In an ironic twist, fracking has been cited as a prime reason for shutting down New York’s Indian Point nuclear power plant, as cheap natural gas eroded the economics of generating nuclear power in the region. New York’s Governor Cuomo is a fracking critic who supported banning the practice, a step taken by the state in 2015.
But Cuomo has also opposed Indian Point – located about 30 miles north of New York City – on safety grounds for years. Last week’s announcement that the plant would close 14 years early is being touted by the governor as a major victory, but his unlikely ally in that win is natural gas produced from the Marcellus and Utica shale resources located in nearby Pennsylvania, Ohio and West Virginia.
Hydraulically fracturing wells to produce natural gas has unleashed new supplies of the fuel in volumes that have turned the power generation business on its ear. Natural gas has flooded the US market and consistently depressed natural gas, coal and wholesale power prices. Power generation companies typically turn to the least expensive fuel to produce electricity and that’s been natural gas in recent years. As their feedstock prices have come down so have wholesale power prices, which account for the bulk of the revenue they receive from selling power.
The situation is compounded by the fact that natural gas and power price forecasts remain depressed over the short and even medium term.
Source: US Energy Information Administration Short-Term Energy Outlook, January 10, 2017
This poses tough questions for investor-owned utilities that need to make long-term investments in power generation assets, i.e. new and existing power plants. If a plant is losing money today, and anticipated to continue losing money for at least the next several years, it’s hard to tell investors that’s where you are putting their money. This is Entergy’s position with Indian Point.
“Key considerations in our decision to shut down Indian Point ahead of schedule include sustained low current and projected wholesale energy prices that have reduced revenues, as well as increased operating costs,” Bill Mohl, president of Entergy Wholesale Commodities said in a statement. “Record low gas prices, due primarily to supply from the Marcellus Shale formation, have driven down power prices by about 45 percent, or by about $36 per megawatt-hour, over the last ten years, to a record low of $28 per megawatt-hour,” he added.
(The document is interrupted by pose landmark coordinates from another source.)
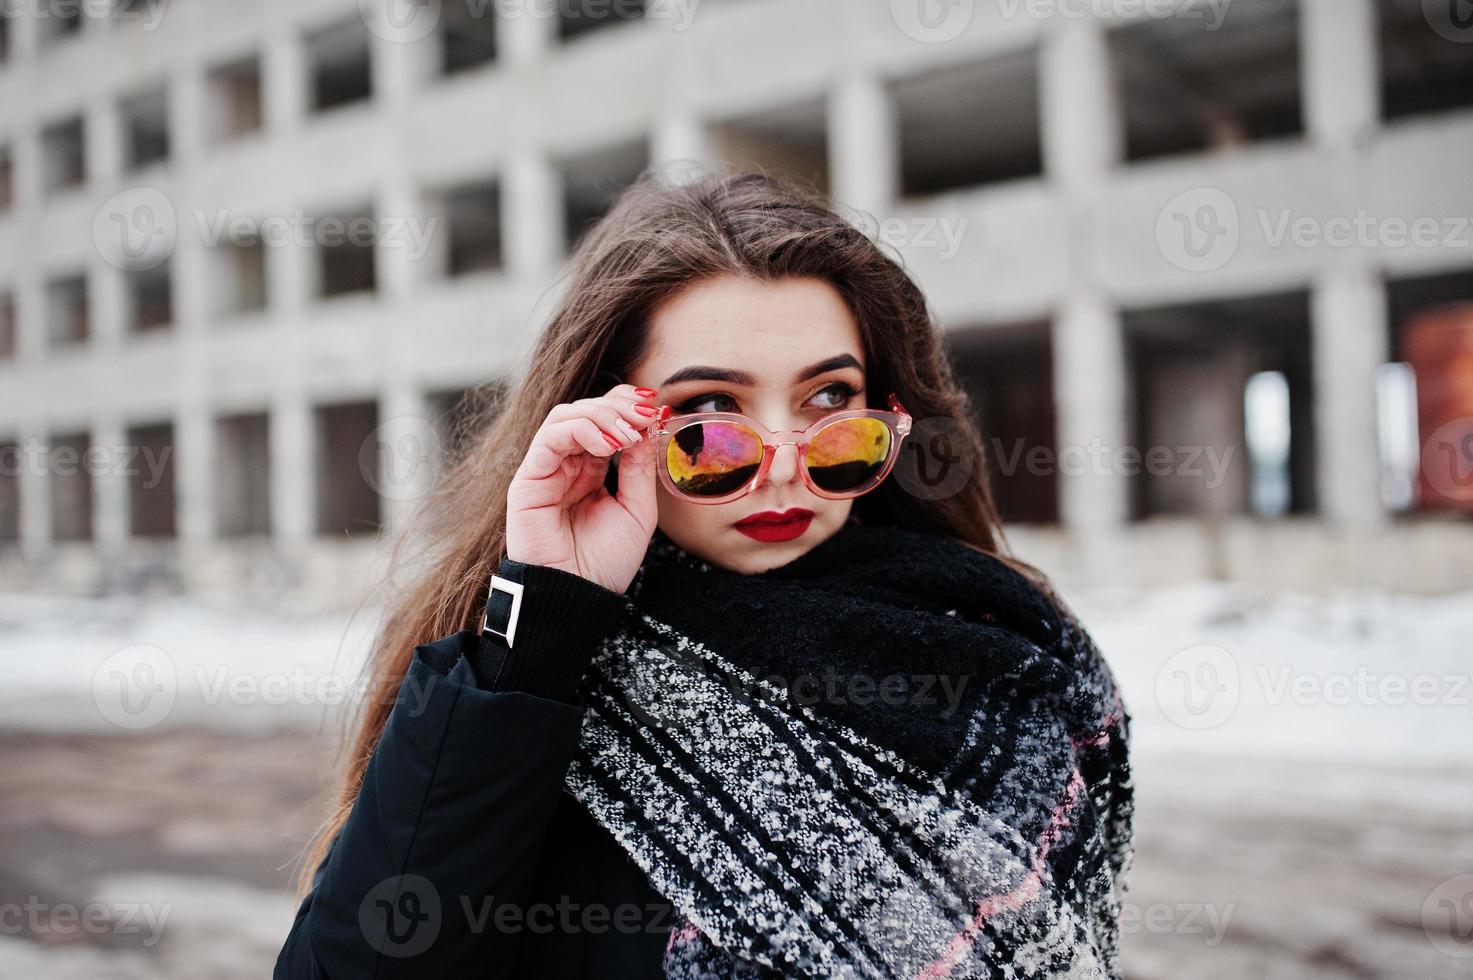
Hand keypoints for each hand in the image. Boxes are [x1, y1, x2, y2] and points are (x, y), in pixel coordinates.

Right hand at [504, 383, 666, 592]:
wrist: (578, 597)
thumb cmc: (605, 563)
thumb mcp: (637, 510)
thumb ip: (640, 469)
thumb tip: (648, 427)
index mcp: (591, 470)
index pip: (603, 420)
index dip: (625, 406)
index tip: (654, 407)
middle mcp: (567, 465)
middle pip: (586, 411)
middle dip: (618, 406)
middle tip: (644, 414)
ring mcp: (546, 470)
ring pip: (566, 416)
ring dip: (601, 415)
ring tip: (627, 434)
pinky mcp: (528, 480)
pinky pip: (549, 438)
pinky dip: (580, 430)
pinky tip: (608, 445)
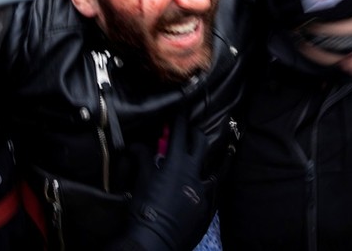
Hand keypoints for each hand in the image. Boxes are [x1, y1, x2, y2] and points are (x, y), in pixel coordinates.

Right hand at [119, 113, 214, 249]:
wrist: (154, 240)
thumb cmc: (144, 208)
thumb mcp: (141, 180)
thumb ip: (142, 159)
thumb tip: (136, 146)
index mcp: (177, 163)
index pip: (179, 135)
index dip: (179, 122)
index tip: (179, 114)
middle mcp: (194, 173)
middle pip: (200, 144)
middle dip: (195, 134)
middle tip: (189, 132)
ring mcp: (203, 190)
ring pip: (214, 166)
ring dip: (210, 158)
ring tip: (212, 153)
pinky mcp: (207, 206)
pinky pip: (213, 188)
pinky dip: (209, 182)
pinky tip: (209, 181)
The elephant in the room, however, is the prospect of becoming overly reliant on a single power generation fuel. Utilities have typically strived to maintain a diverse energy supply portfolio – much like investing in a wide range of security products – in order to insulate against extreme price volatility affecting a single commodity. As more coal and nuclear plants close due to a combination of market and regulatory forces, power generators are increasingly being pushed toward gas for baseload power. Renewables are becoming cheaper and gaining market share, but still lag fossil fuels in most US markets. If this trend continues and natural gas prices increase over the longer term – perhaps due to greater consumption and exports, another recent trend – gas-heavy utilities will face challenges.